• EXERCISE PROMPT: In the UGARC text, roughly how many people does the agency serve?

• TEXT PROVIDED:
Some facts about UGARC, from their website:
We are a not-for-profit agency that serves nearly 2000 people who have developmental delays or disabilities throughout the mid-Hudson and Catskill Mountains (New York state) region. The disabilities include mental retardation, epilepsy, traumatic brain injury, autism, Down syndrome and cerebral palsy, to name just a few.

Our vision: The dreams, desires and needs of people with intellectual and other developmental disabilities are realized through innovative services and advocacy.

Our mission: To offer people with intellectual and other developmental disabilities opportunities to live and experience full lives.
This is challenging and rewarding work, and it is not for everyone. It's vital that UGARC engages people explicitly and deeply around their shared direction. The mission is the reward--and if you don't believe that you may be working in the wrong place. UGARC built a wonderful process for this kind of engagement, a conversation using visual images as something in the middle to work with.

Objectives:
  • Staff at all levels will think about the mission with an open mind
  • People from different departments will creatively connect with each other
  • All staff will live the mission
Outcomes:
  • 100% engagement in a non-threatening environment
  • More alignment to the mission within and across departments
  • Widespread renewal of passion for the mission
Here's a summary of the process.

• DATA ROWS:
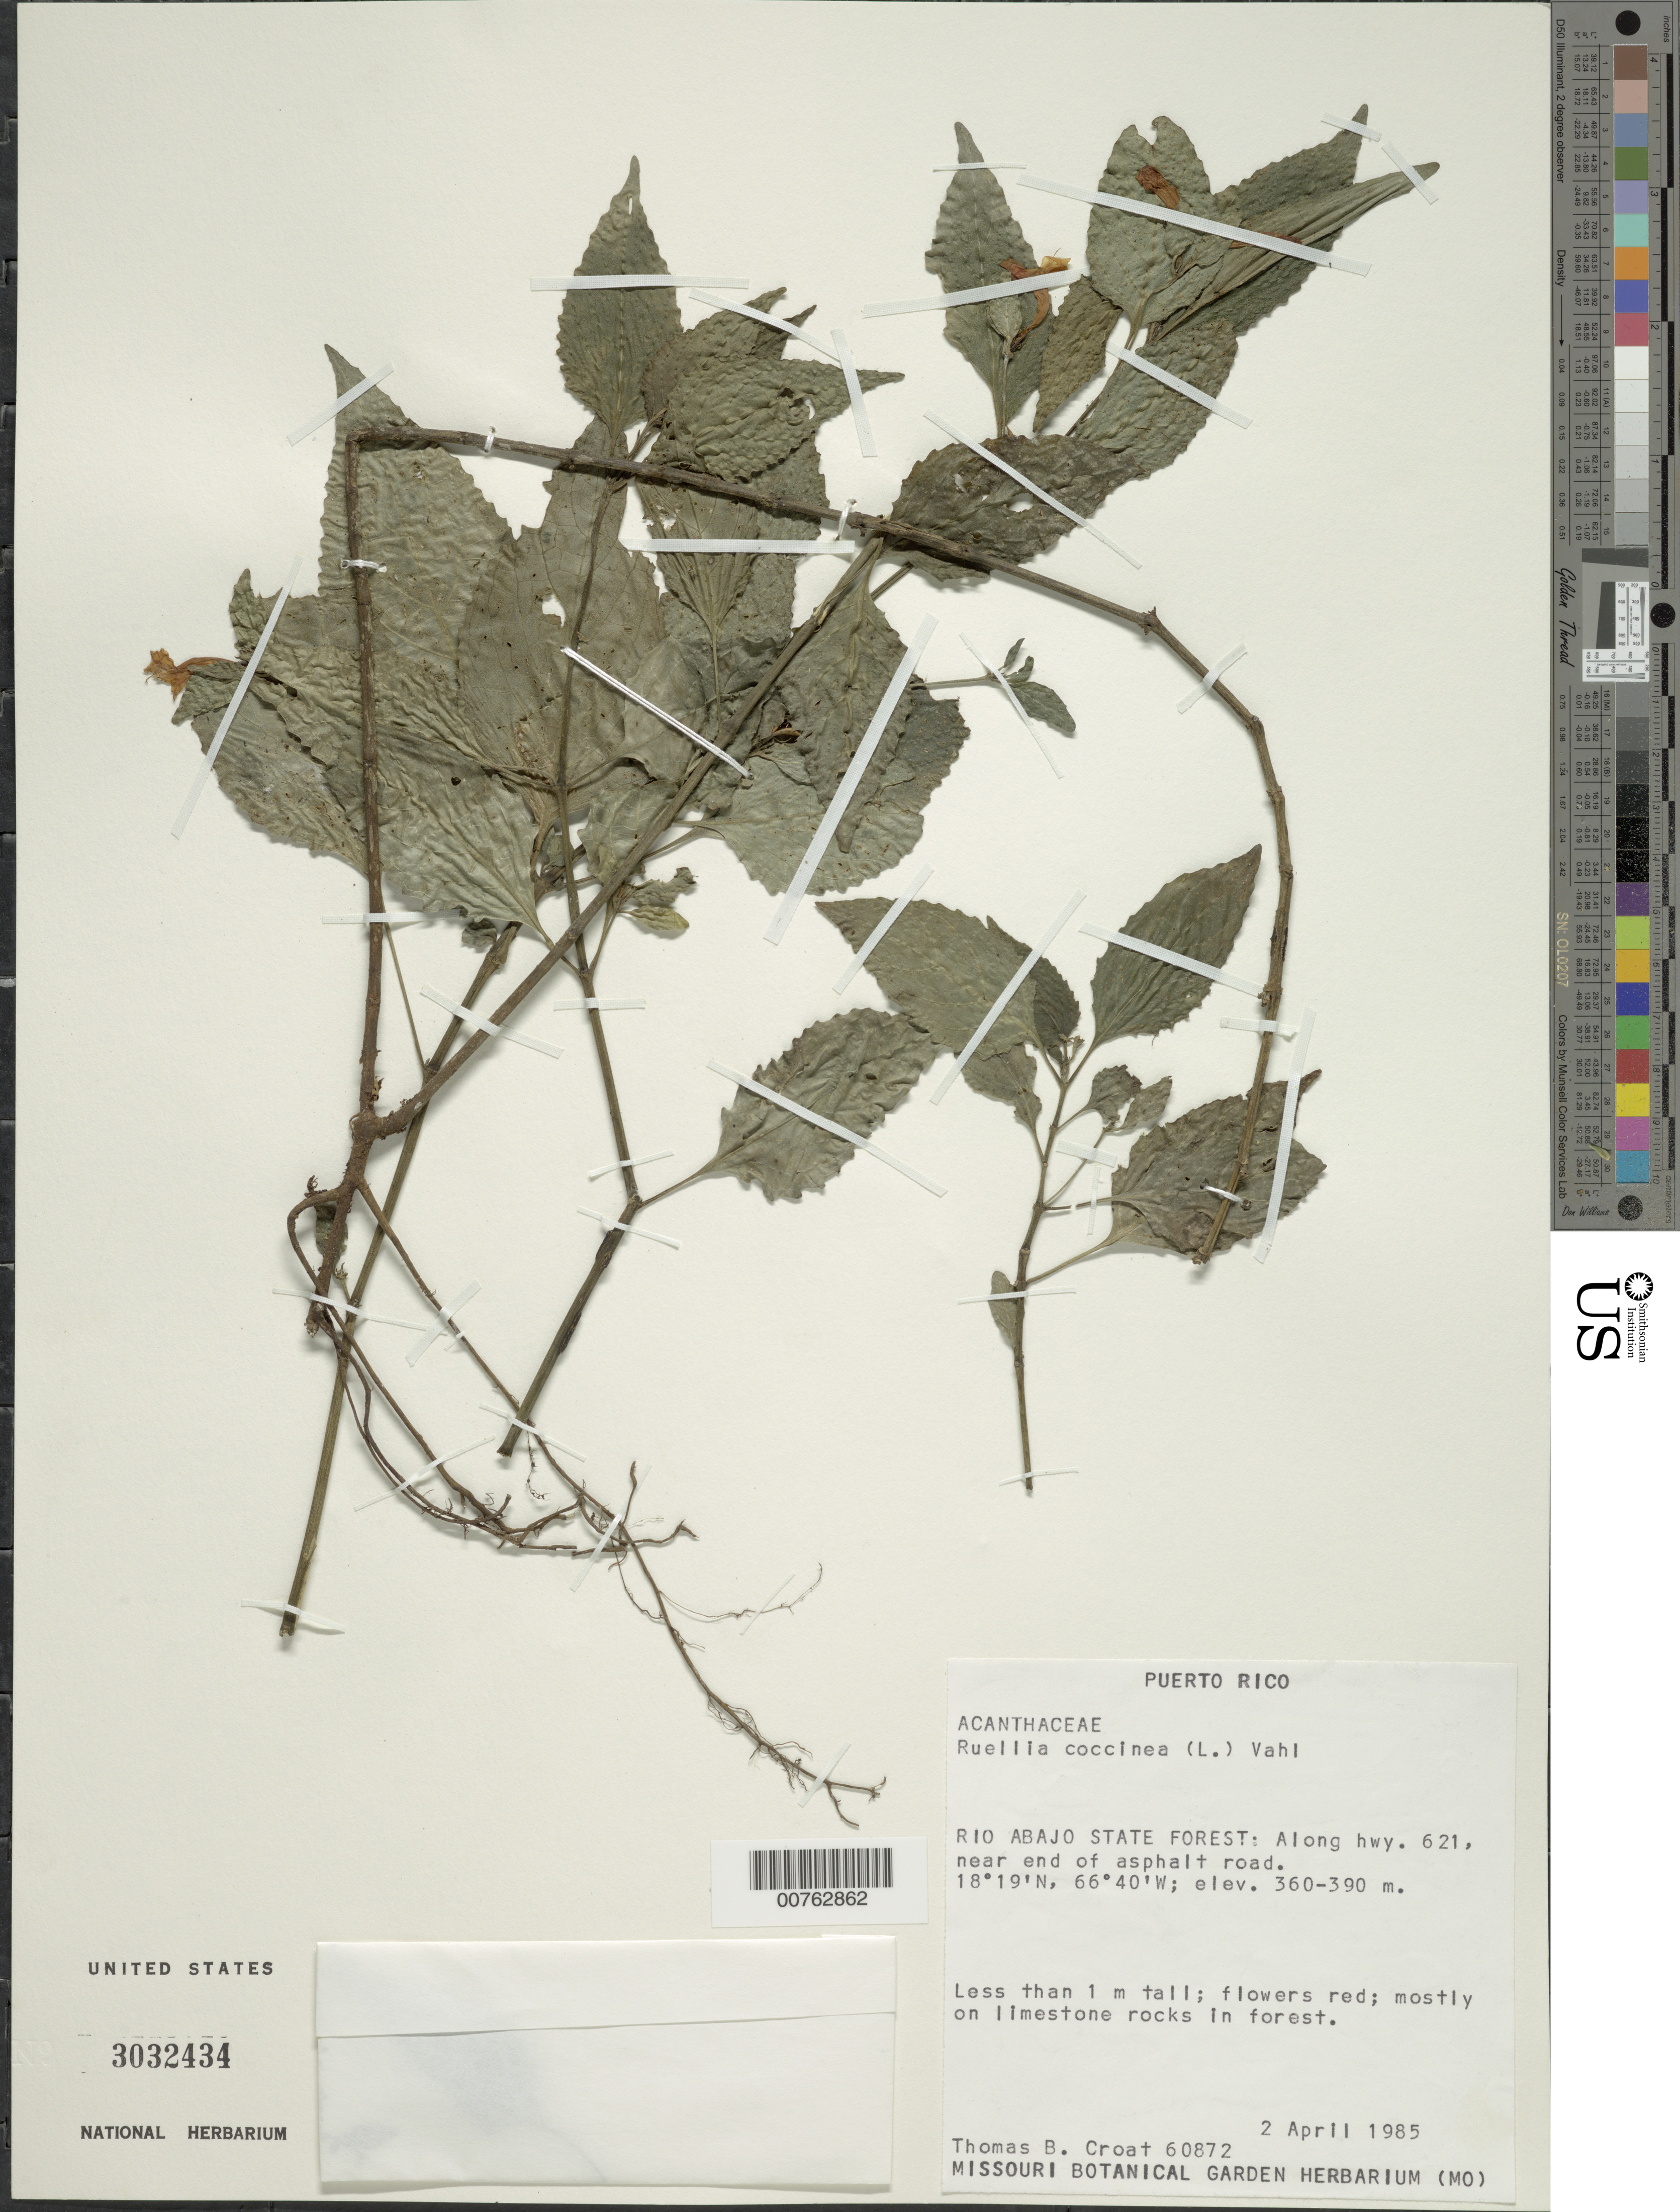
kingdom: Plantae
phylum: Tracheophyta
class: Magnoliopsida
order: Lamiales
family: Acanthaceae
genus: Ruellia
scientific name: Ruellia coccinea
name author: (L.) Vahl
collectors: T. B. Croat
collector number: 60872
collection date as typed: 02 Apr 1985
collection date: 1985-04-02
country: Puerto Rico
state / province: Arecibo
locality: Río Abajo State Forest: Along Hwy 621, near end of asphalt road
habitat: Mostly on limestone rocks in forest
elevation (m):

• FULL OUTPUT: Nearly 2000 people with developmental delays or disabilities.